Let's consider symmetric encryption. This is how you convert some data into something unreadable, except for those who have some secret knowledge which enables to reverse the operation. This is "symmetric" because the knowledge needed to encrypt is the same than the knowledge needed to decrypt.
Historically, the "secret knowledge" consisting in the description of the steps to be performed to scramble the data. At some point, it became interesting to split the "encryption method" into two parts, one being the algorithm (the generic description of the method steps) and the second being the key (the precise parameters used in that occasion). On a computer, the algorithm becomes the program which the machine runs; the key is a numeric parameter, a sequence of zeros and ones. Computers exacerbate the need for that split: a computer program is very hard to keep confidential. A program is bulky, it is written to a harddisk... on the other hand, a key is short enough to fit in a human brain, to be typed when used, to be stored in a device as puny as a cheap smartcard, and so on.
In a way, the key concentrates the secret. Everything which is secret in the encryption lies in that key.
In you XOR example, the method is then: "we XOR the data with the key" and the key is the actual sequence of zeros and ones with which to XOR. The encryption-by-XOR method is known to be extremely difficult to use properly (basically, the key has to be as long as the data to encrypt, which is very often highly impractical; but using a shorter key means reusing some parts of the key, which opens many deadly weaknesses). Usual symmetric encryption systems are much more complex, and strive at providing "your money worth" from the key.
How much a key is worth ? Well, since the key is the only part of the whole thing which is secret, all the attacker has to do is to guess the key. The most basic form of guessing is exhaustive search: the attacker simply tries all possible keys. The number of possible keys grows quite fast with the key length. For instance, a 10-bit key has 1024 possible keys. With a 20-bit key, there are 1048576 possible keys. Each additional bit doubles the number of possible keys.
An algorithm is deemed "robust" if the best known attack is the exhaustive search. In that sense, a robust algorithm is an algorithm which offers no better attack path than the brutal exhaustive search, which is always "doable" but can be prohibitively expensive. If the algorithm is robust and the used key is large enough to thwart exhaustive search, then the encryption is secure. "Large enough", in practical terms, means "a hundred bits, or more". The largest key which has been attacked by exhaustive search is a 64-bit key. The number of combinations was huge (18446744073709551616) by could be achieved with existing technology (it took several years and thousands of computers). The continuous progress in computer speed makes exhaustive search better and better, but not as fast as could be imagined. Basically, exhaustive search increases by 1 bit every 12 to 18 months (this is known as "Moore's law"). There are many good reasons why Moore's law cannot be upheld beyond about year 2020 (that's what Gordon Moore was predicting himself, actually), at which point computing power for a given price will somehow stagnate. A 100-bit key should then remain safe (that's way too many combinations for what computer will be able to do in 10 years). Usual encryption algorithms use a 128-bit key because "128" looks good when written in binary.
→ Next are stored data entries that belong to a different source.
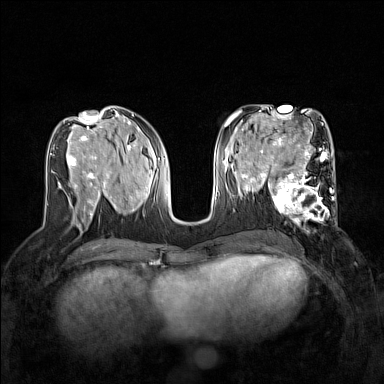
Breast MRI (dynamic contrast-enhanced), one axial slice; position 68 of 160 along the scan axis; dynamic contrast-enhanced series, time point 2 of 7 at this slice position (early post-contrast); 1.5 T; TE 1.8 ms, TR 5 ms; 1 mm slice thickness; 384 × 384 image matrix, field of view 320 × 320 mm. Female patient.
Annotated regions visible in this slice (semi-automatic segmentation, software-assisted and operator-edited):
- enhancing-tissue mask used for the functional tumour volume (all voxels passing the contrast-enhancement thresholds inside the analysis volume; usually the tumour): bounding box <267,168,337,231> (left, top, right, bottom; pixels)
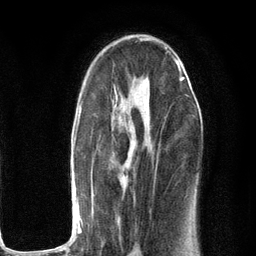
Breast MRI (dynamic contrast-enhanced), one axial slice; slice 70 of 134 in the series (ordered by position); cropped to one breast; dynamic contrast-enhanced series, time point 2 of 6 at this slice position (early post-contrast); 3 T; TE 2.8 ms, TR 7.3 ms; 1.2 mm slice thickness; 256 × 256 image matrix, field of view 180 × 180 mm. Female patient.
Annotated regions visible in this slice (semi-automatic segmentation, software-assisted and operator-edited):
- enhancing-tissue mask used for the functional tumour volume (all voxels passing the contrast-enhancement thresholds inside the analysis volume; usually the tumour): bounding box <73,63,184,251> (left, top, right, bottom; pixels)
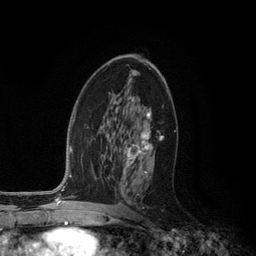
Breast MRI (dynamic contrast-enhanced), one axial slice. Slice 66 of 134 in the series (ordered by position). Cropped to one breast. Dynamic contrast-enhanced series, time point 2 of 6 at this slice position (early post-contrast). 3 T. TE 2.8 ms, TR 7.3 ms. 256 × 256 image matrix. Female patient.
Outlined on this slice (semi-automatic segmentation, software-assisted and operator-edited):
- enhancing-tissue mask used for the functional tumour volume (all voxels passing the contrast-enhancement thresholds inside the analysis volume; usually the tumour): box from (x=119, y=111) to (x=163, y=208) px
There are also asymmetric encryption, and digital signatures. The basic principle remains the same: the key is the part which is secret, as opposed to the method (the program) which is known by everybody. Asymmetric encryption and digital signatures try to do complicated things, in which, for instance, someone who knows how to encrypt does not have enough information to know how to decrypt. This requires some elaborate mathematical structures. Keys are then mathematical objects, which need more bits when they are encoded. There again, the number of possible keys grows with the key size, but not as fast, because very few sequence of bits will have the required mathematical structure. Also, that very same structure allows for faster attack paths, implying then again larger keys to achieve security. This is why we hear about things like "a 1024-bit RSA key". A RSA key consists in a few integers, the most important being such that it should be impractical to factor it into a product of prime integer. A 1024-bit integer (an integer which, when written in binary, consists in 1024 zeros and ones -- that would be a bit more than 300 digits in decimal) seems big enough to thwart factorization (current record is for a 768-bit integer).